The T20 World Cup is just over followed almost immediately by the Indian Premier League. The West Indies took the World Cup in swashbuckling fashion. Now the eight IPL teams are settling in into their long season, 9 April - 29 May. Though it is an Indian league, it attracts the top players from all over the Test cricket countries and more. The daily matches begin here at 8.15 p.m. And the next three hours are lost in the glorious haze of the battle royale between two teams, focused on a pitch 22 yards long and 10 feet wide.

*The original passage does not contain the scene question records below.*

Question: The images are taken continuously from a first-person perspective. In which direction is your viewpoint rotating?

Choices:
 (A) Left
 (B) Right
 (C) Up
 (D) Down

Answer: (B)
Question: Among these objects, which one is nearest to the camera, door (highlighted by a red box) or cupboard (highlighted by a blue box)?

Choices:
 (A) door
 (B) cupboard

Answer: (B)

Eyes focus on the two batsmen across 22 yards of the bowling pitch, the opposing bowler who is essentially out to get the scalps of those batsmen, and a green oval field speckled by ten others of the bowling team. The crowd, especially in cricket-crazed India, gets so loud that the umpires' verdicts are often drowned out by their noise.

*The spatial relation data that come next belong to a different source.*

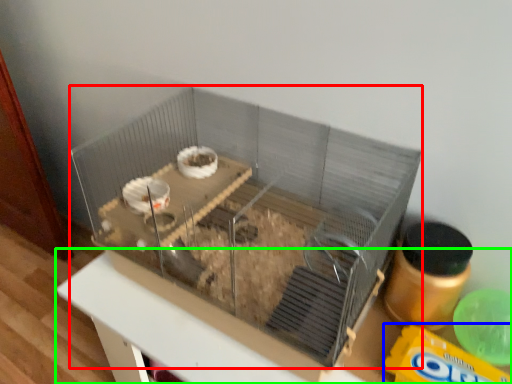
Question: Estimate the real-world distances between objects in this image. Which object is closer to glass box (highlighted by a red box), cereal (highlighted by a blue box) or table (highlighted by a green box)?

Choices:
 (A) cereal
 (B) table

Answer: (B)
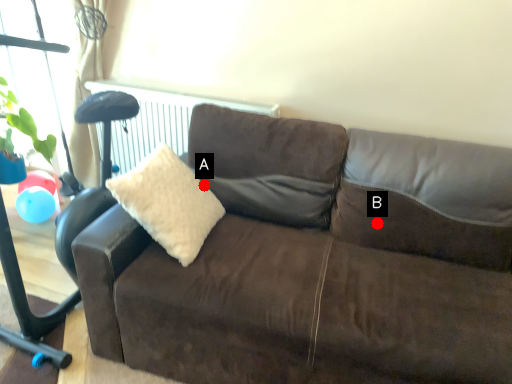
Question: Two points are circled on the image, labeled by A and B beside each circle. Which point is farther from the camera taking this photo?

Choices:
 (A) A is further
 (B) B is further

Answer: (A)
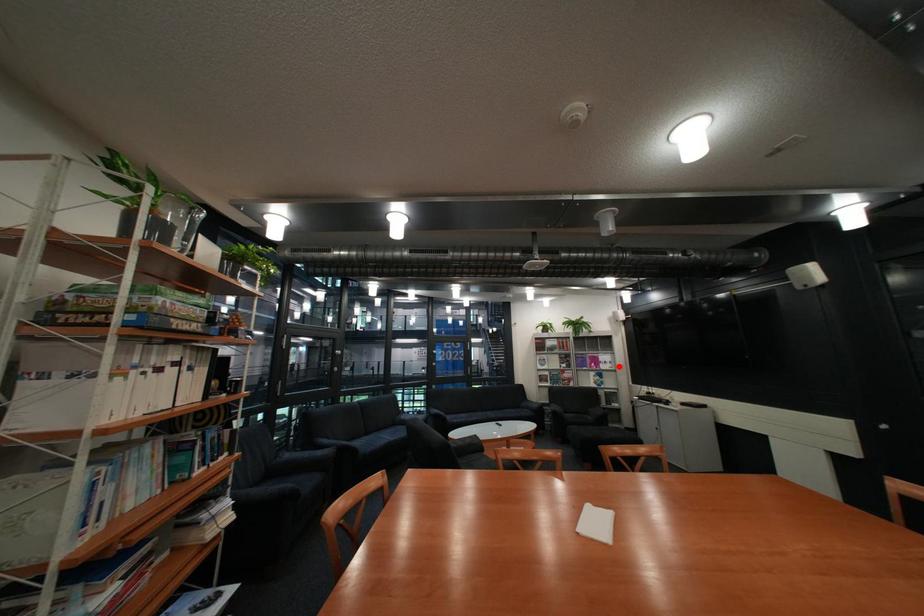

Batsmen the likes of Virat Kohli, Chris Gayle, AB de Villiers, David Warner (impossible to include all the stars) walk jauntily to the wickets crease and try and psych out the bowler with their boundaries (4 runs) or sixers. The big hitters hardly go for 1 or 2 runs: they have only 20 overs and they are confident of their hitting prowess. The bowlers, in turn, are the duelists against the batters. The seamers, fast ballers, try and intimidate the batsmen with their speed, often reaching 140+ km.\hr. Their bouncers justify why the batsmen wear helmets similar to that in American football. The spinners, who usually get more wickets (outs) than the seamers are a tricky lot. They make their balls twirl and change directions like magicians. The West Indians, Narine and Badree, are master slow ballers. For me, no fast baller can compare with the panache of the Sri Lankan Malinga, though there are others like the South African Steyn and some Australians who in recent times may have better records.

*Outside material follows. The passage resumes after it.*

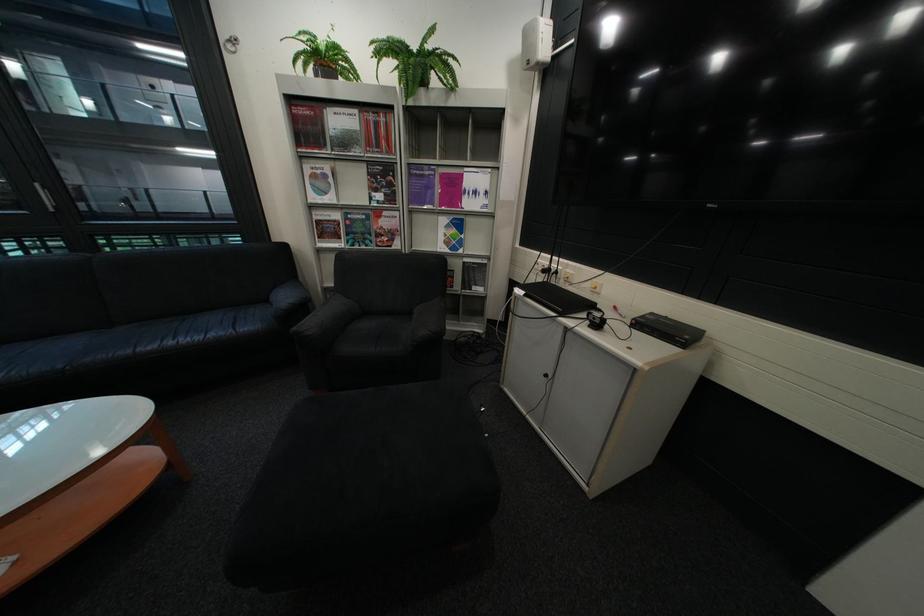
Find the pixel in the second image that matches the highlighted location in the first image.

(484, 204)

I root for the Mumbai Indians and not because they are the defending IPL champions. I have been rooting for MI since the IPL began around seven years ago, because Malinga bowled for them and the great Sachin Tendulkar opened their batting. Sachin has retired and Malinga is missing this IPL season with injury; but I stay loyal to MI. They still have batsmen the caliber of Simmons and Rohit Sharma and bowlers led by the veteran 'Bhaji' Singh who can swing a mean bat too.
Interesting how cricket has become internationalized over the years. It was invented in 17th century England and was limited initially to the royal courts. When the sun never set on the British Empire, the game caught hold in the colonies. India, Pakistan, Sri Lanka, Bangladesh, Australia, New Zealand, West Indies, South Africa all took up the game with a vengeance. I think it is certainly the most popular game now in India, Pakistan and Sri Lanka, if not the others. Having lived and worked in India and Pakistan, I caught the cricket fever because in those days, the 1990s, there wasn't much else to watch on TV by way of sports. Viewed Pakistan, with its Captain now turned politician Imran Khan, win the World Cup against England in India. Viewed Sri Lanka, while based in Pakistan, hoist the World Cup at the next World Cup. Cricket is now opening up and a second tier of countries play to qualify for the World Cup; Afhanistan, Netherlands, Scotland, UAE, USA, Zimbabwe - and Nepal too - participate in tournaments to get a chance to play the Big Boys. Afghanistan and Bangladesh had qualified to play in the recent T20 World Cup; the former beat West Indies in the round-robin and the latter lost to India by a single run.
Test cricket, with all players in white and breaking for tea, though still played has given way to One Day Internationals and T20. A test match can last up to five days; in ODIs each team gets to bat 50 overs (300 balls) and usually lasts around six hours; while T20s have 20 overs (120 balls) for each team and lasts, thankfully, about three hours. I have enough patience only to watch T20 Matches and, only when it's the World Cup, ODIs.
Well, it's almost time. Mumbai is playing Kolkota. Gotta go root for MI!